* **Activity**
Repeat every row below word for word, omitting the pictures.

(Short-answer chart tasks)
◇ ◇ ◇ ◇ ◇ ◇ ◇
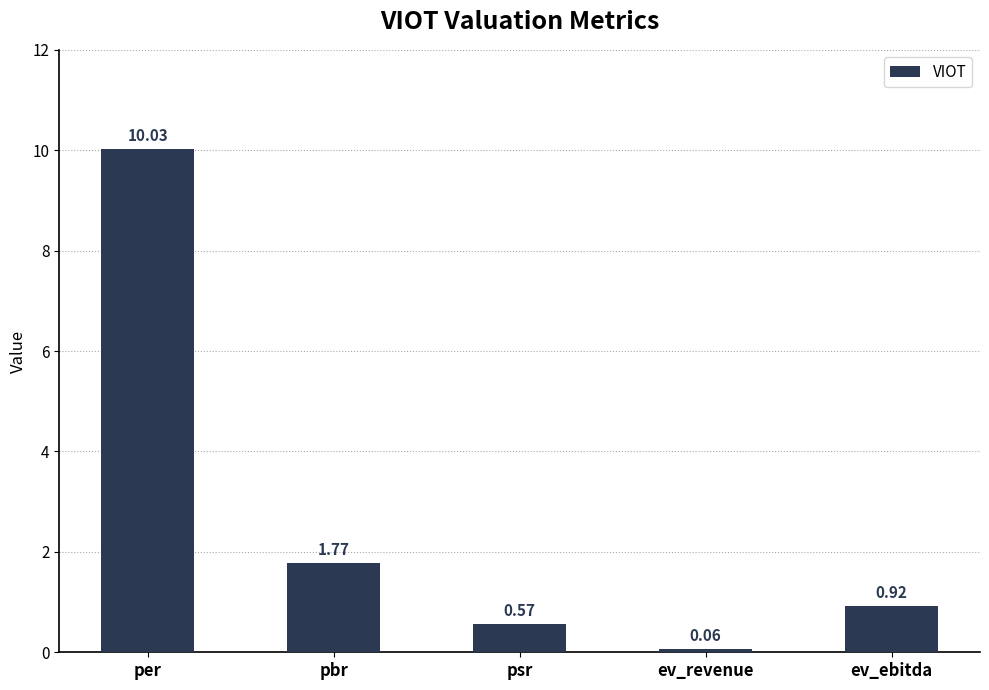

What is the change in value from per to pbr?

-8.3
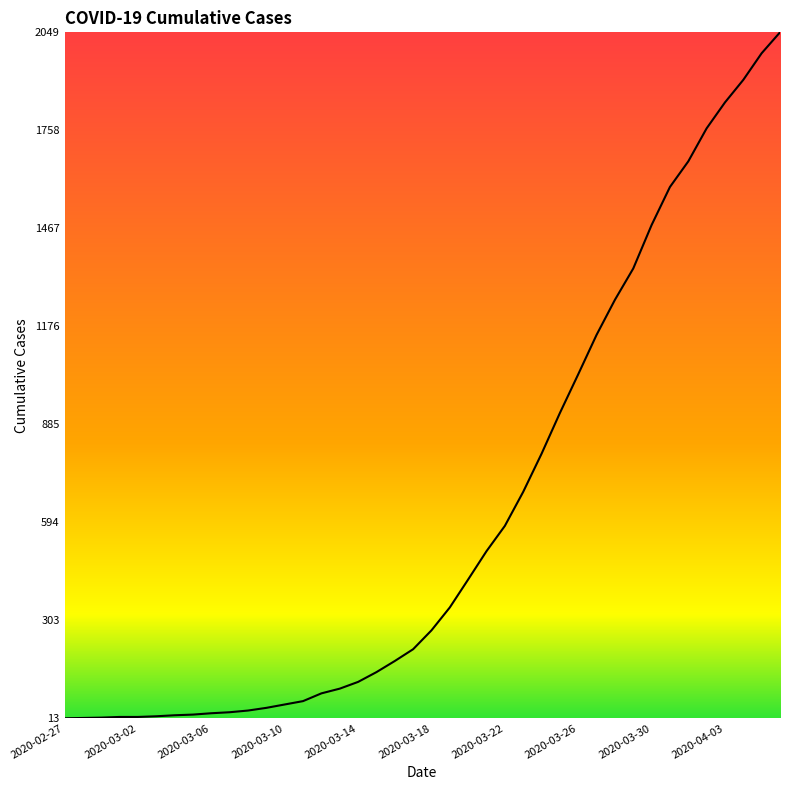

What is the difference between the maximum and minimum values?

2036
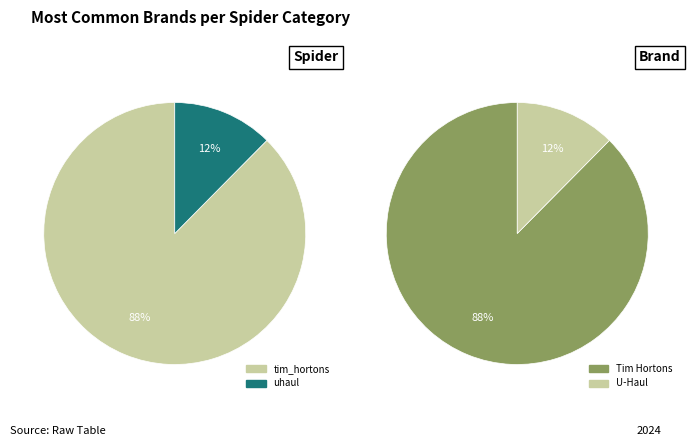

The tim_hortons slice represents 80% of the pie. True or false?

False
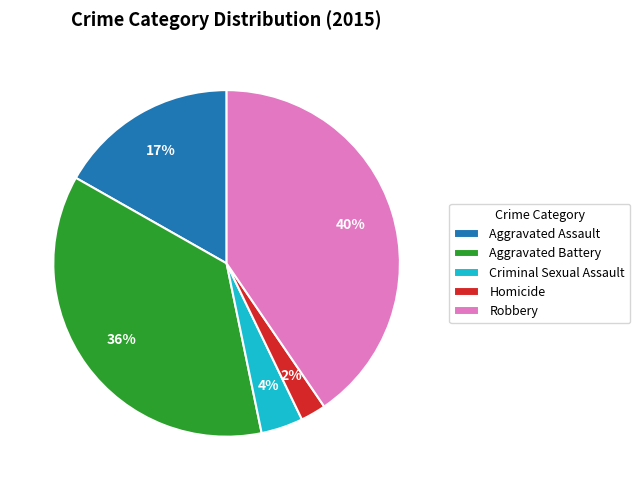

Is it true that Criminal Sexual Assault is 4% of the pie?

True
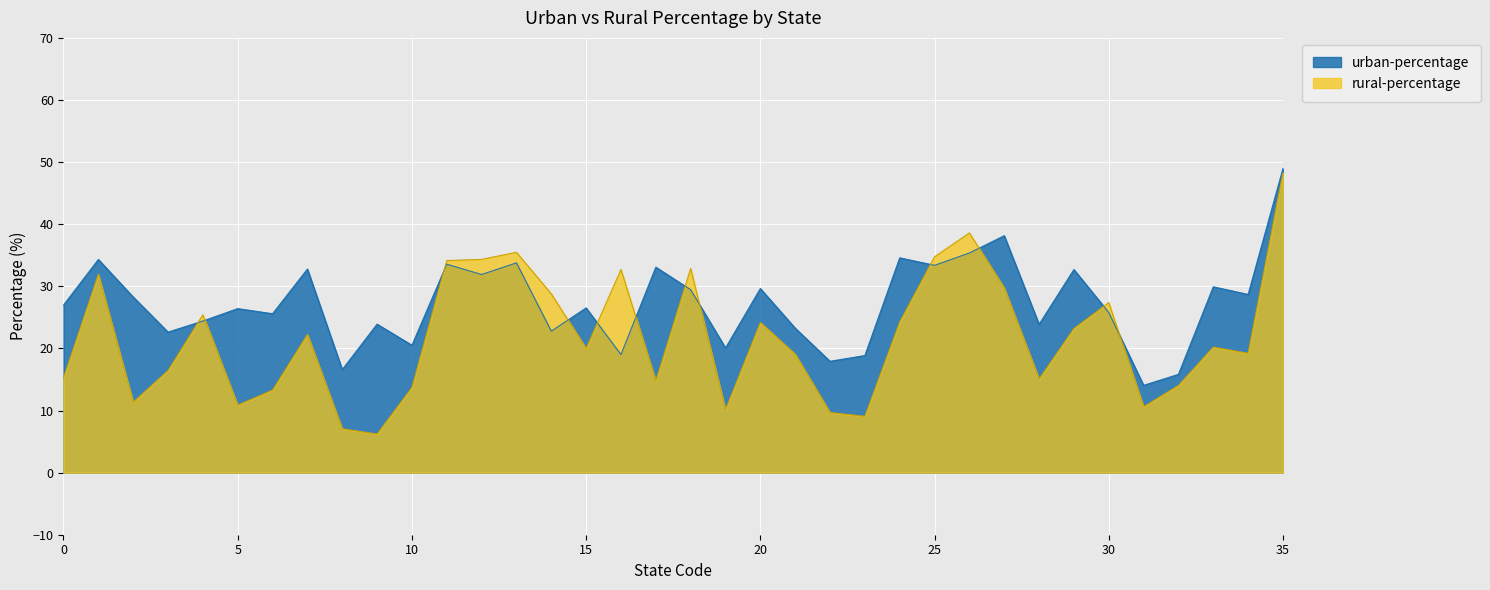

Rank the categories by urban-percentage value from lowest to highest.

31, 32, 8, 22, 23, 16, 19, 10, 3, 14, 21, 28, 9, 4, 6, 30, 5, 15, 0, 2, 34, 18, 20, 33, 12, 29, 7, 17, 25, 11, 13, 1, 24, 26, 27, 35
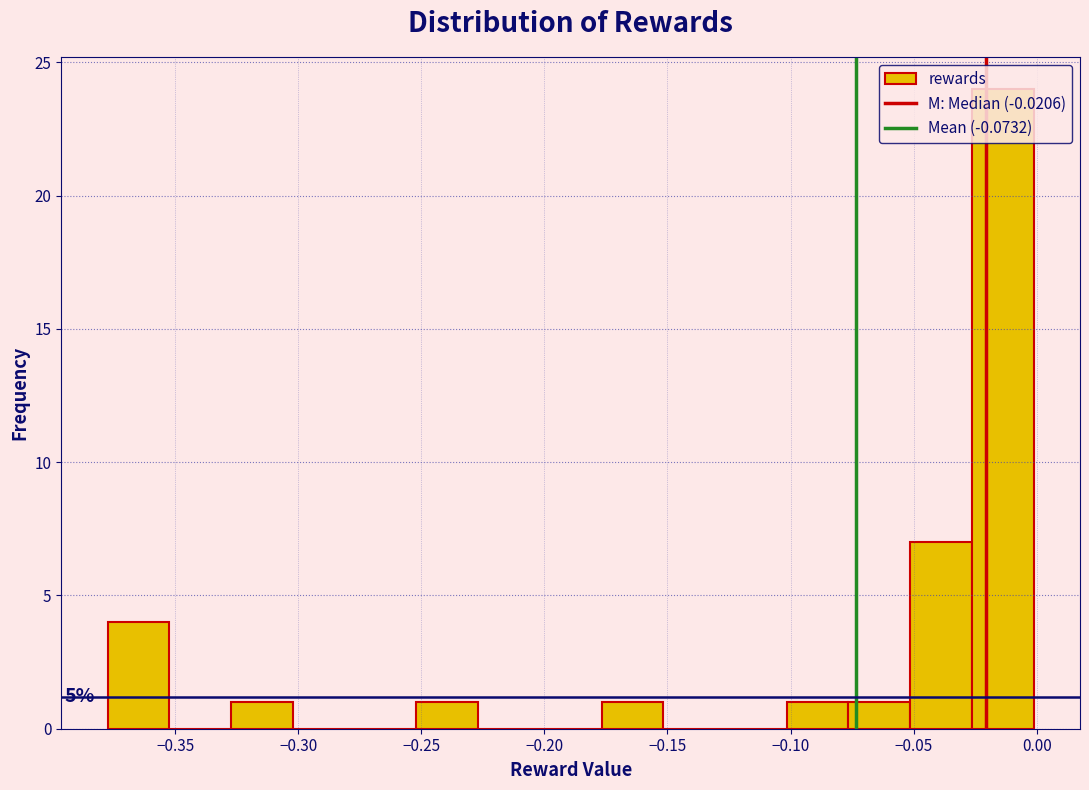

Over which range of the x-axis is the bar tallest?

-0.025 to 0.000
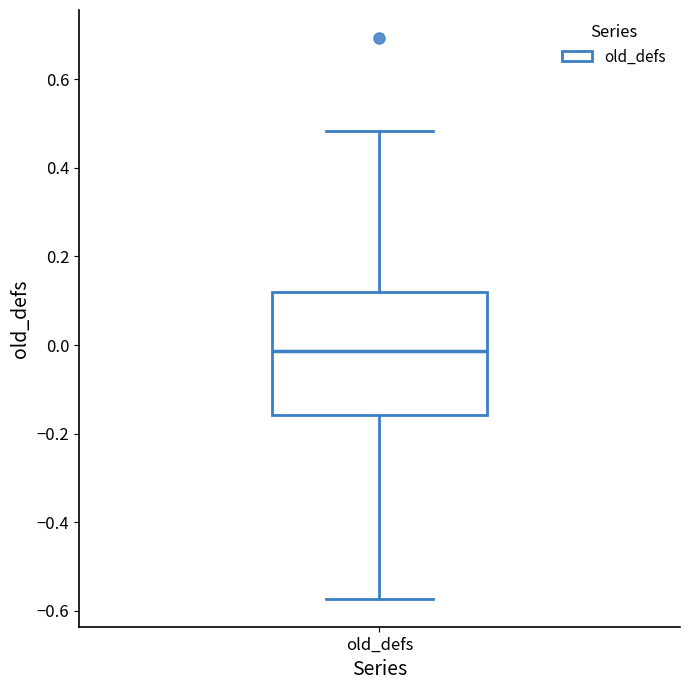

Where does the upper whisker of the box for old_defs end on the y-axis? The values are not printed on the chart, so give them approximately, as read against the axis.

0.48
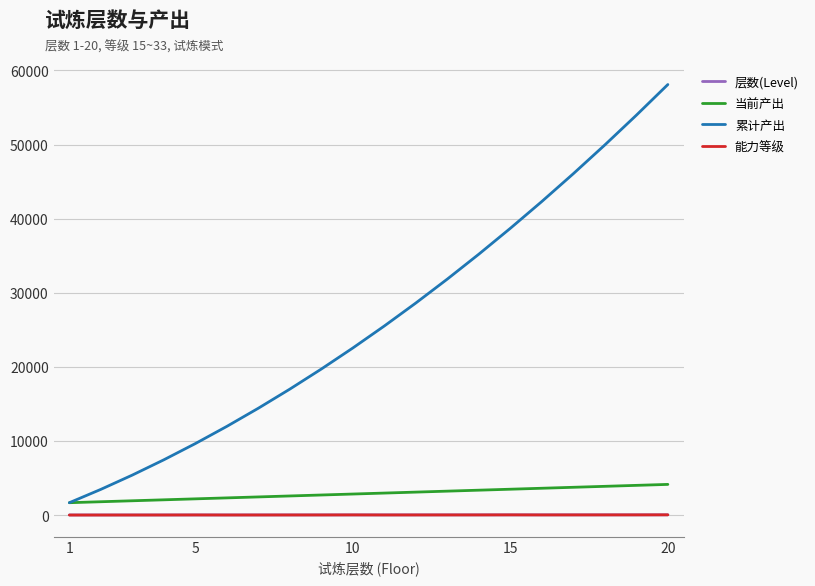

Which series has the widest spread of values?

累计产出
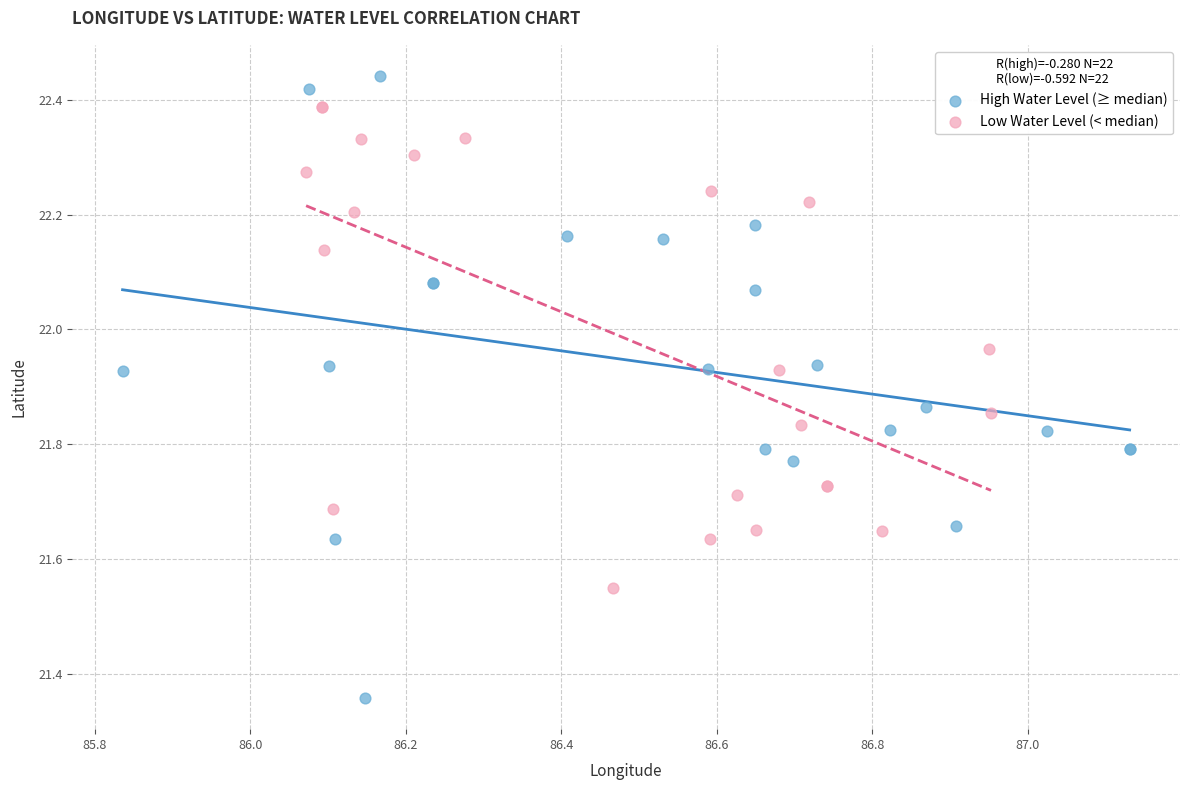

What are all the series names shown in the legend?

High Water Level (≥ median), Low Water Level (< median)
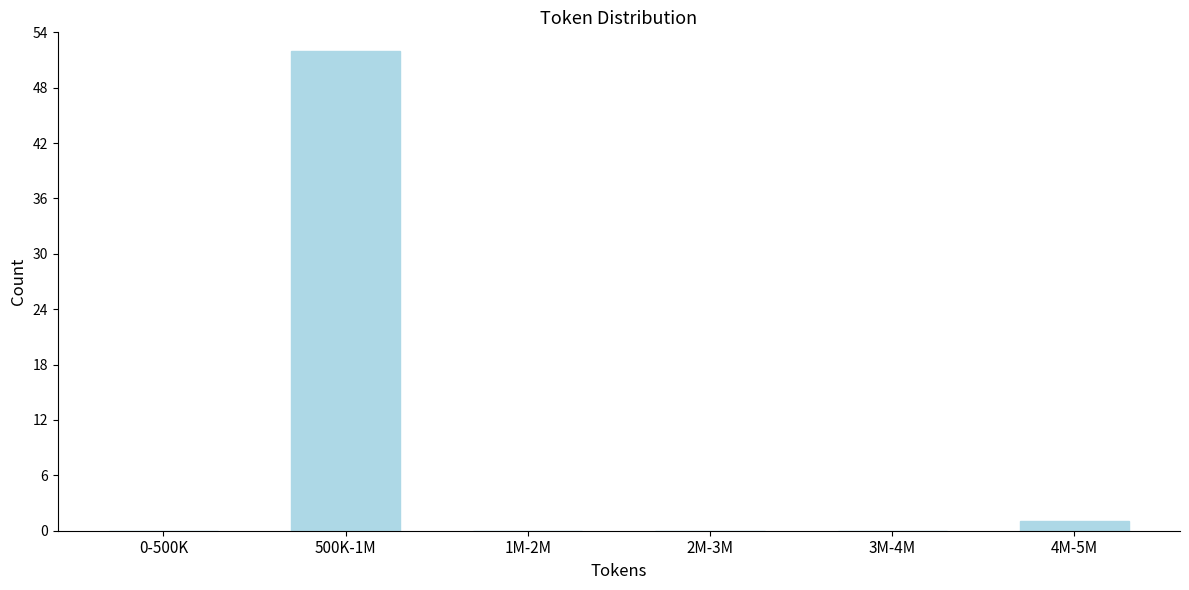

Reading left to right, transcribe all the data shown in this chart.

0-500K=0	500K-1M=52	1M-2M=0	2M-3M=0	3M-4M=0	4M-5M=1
◇ ◇ ◇ ◇ ◇ ◇ ◇
* **Task output**
What is the change in value from per to pbr?

-8.3

What is the difference between the maximum and minimum values?

2036

The tim_hortons slice represents 80% of the pie. True or false?

False

Is it true that Criminal Sexual Assault is 4% of the pie?

True

Rank the categories by urban-percentage value from lowest to highest.

31, 32, 8, 22, 23, 16, 19, 10, 3, 14, 21, 28, 9, 4, 6, 30, 5, 15, 0, 2, 34, 18, 20, 33, 12, 29, 7, 17, 25, 11, 13, 1, 24, 26, 27, 35

Over which range of the x-axis is the bar tallest?

-0.025 to 0.000

Where does the upper whisker of the box for old_defs end on the y-axis? The values are not printed on the chart, so give them approximately, as read against the axis.

0.48

Which series has the widest spread of values?

累计产出

What are all the series names shown in the legend?

High Water Level (≥ median), Low Water Level (< median)

Reading left to right, transcribe all the data shown in this chart.

0-500K=0	500K-1M=52	1M-2M=0	2M-3M=0	3M-4M=0	4M-5M=1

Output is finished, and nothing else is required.